You can find the inter-character delay option for most of our terminal products in our Web UI under advanced serial options. If you cannot find it there, try logging in via the command line interface (CLI), which can be accessed via a telnet session and using the
#> set port range=x idletime=x
What is inter-character delay (aka idletime)? During normal operation of our devices the serial ports buffer is polled every few milliseconds. The rate of how often they are polled is determined by many factors such as the number of ports on the unit, and whether or not you have the optimization set for throughput or latency. When the ports are polled the data currently stored in the buffer is transmitted out the Ethernet to its remote destination. However, when you use inter-character delay you put a wait on the serial port. The wait is x (the number of milliseconds you enter) milliseconds after the last byte of data is received on the serial port. The device will keep buffering data up, if the number of milliseconds is never reached, until the buffer reaches 1024k when it will send out the data it has buffered.
Why would you want to use this option?
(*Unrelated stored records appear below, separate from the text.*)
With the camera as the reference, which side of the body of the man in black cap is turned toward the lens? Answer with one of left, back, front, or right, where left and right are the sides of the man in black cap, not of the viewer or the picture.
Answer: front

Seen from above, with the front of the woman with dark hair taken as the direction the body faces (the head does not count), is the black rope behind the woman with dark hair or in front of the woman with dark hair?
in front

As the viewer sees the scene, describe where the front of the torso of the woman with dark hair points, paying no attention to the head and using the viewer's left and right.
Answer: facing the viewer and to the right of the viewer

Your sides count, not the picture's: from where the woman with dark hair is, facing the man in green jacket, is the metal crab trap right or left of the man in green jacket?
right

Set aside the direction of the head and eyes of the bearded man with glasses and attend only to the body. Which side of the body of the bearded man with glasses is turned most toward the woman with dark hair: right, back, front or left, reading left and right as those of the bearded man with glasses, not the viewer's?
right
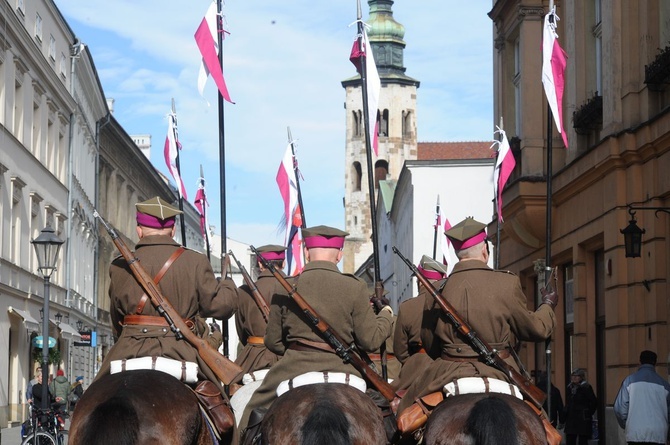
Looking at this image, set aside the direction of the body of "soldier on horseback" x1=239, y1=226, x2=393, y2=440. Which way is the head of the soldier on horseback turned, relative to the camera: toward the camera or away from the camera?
away from the camera

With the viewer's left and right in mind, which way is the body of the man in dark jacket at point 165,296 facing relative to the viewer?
facing away from the viewer

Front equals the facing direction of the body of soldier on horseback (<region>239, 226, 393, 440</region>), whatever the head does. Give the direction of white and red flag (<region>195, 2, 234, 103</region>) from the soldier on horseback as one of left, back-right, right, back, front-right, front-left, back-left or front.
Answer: left

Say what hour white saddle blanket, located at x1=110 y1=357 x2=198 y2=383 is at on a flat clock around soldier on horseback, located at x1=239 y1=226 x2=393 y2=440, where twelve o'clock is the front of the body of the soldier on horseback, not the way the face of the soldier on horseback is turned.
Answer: The white saddle blanket is roughly at 8 o'clock from the soldier on horseback.

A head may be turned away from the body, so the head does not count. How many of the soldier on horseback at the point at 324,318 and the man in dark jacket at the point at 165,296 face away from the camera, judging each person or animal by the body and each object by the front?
2

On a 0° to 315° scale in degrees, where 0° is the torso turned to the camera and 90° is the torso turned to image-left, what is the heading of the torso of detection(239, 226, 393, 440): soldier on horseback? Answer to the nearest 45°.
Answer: approximately 180°

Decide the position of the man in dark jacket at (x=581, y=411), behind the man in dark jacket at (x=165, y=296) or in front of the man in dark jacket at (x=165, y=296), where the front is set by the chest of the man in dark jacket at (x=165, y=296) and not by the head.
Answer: in front

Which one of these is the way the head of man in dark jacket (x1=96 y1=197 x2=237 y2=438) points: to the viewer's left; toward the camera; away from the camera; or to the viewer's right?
away from the camera

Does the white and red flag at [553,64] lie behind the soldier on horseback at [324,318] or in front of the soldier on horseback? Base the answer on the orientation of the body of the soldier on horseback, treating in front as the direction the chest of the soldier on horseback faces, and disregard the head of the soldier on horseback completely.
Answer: in front

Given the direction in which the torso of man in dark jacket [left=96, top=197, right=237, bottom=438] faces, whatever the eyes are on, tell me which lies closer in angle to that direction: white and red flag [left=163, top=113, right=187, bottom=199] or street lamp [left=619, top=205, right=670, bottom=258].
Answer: the white and red flag
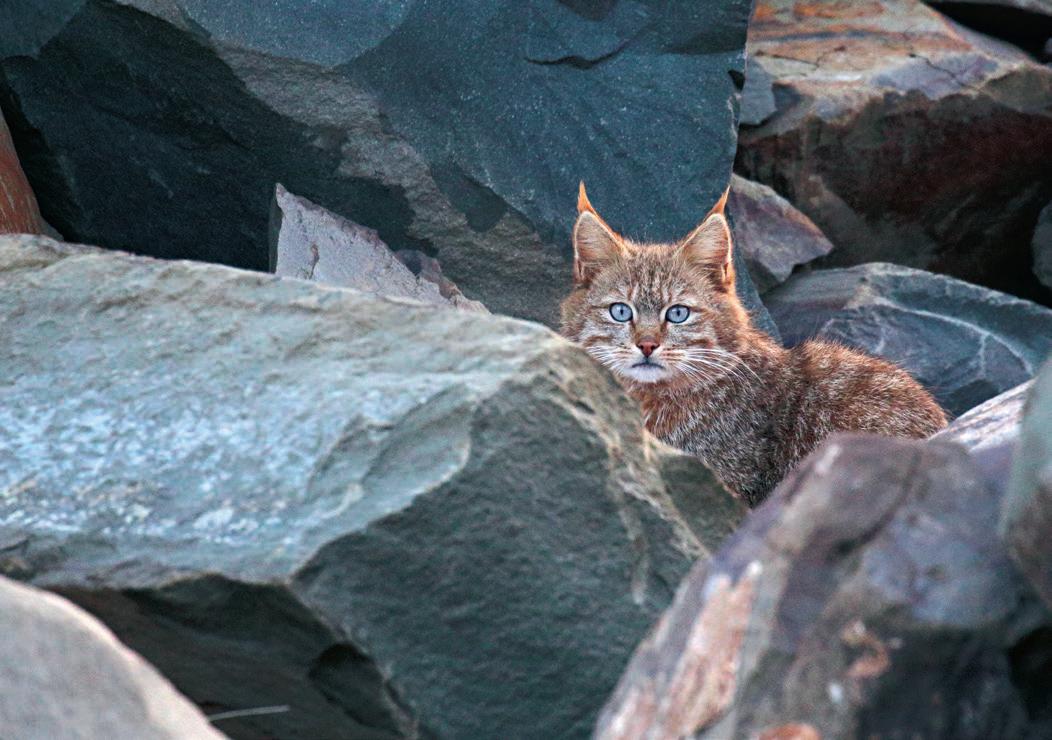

Most people will not need to use this option. It can add unwanted delay. However, there are some circumstances where you may need to use this option. For instance, if your application listens on a tcp/ip socket for a connection, grabs the data available and then closes immediately, when in communication with the PortServer you may only get a portion of the data which the application is expecting. This could occur because the serial data was put into two separate TCP/IP packets, and the application did not wait long enough for the second packet to come in. Depending on how the application handles the data, the application may discard the first part of the data believing that the data is missing or corrupt. The application may also re-request the data or generate error messages. The appropriate setting varies depending on how the application is written and the network traffic. Some experimentation may be required to determine the correct value.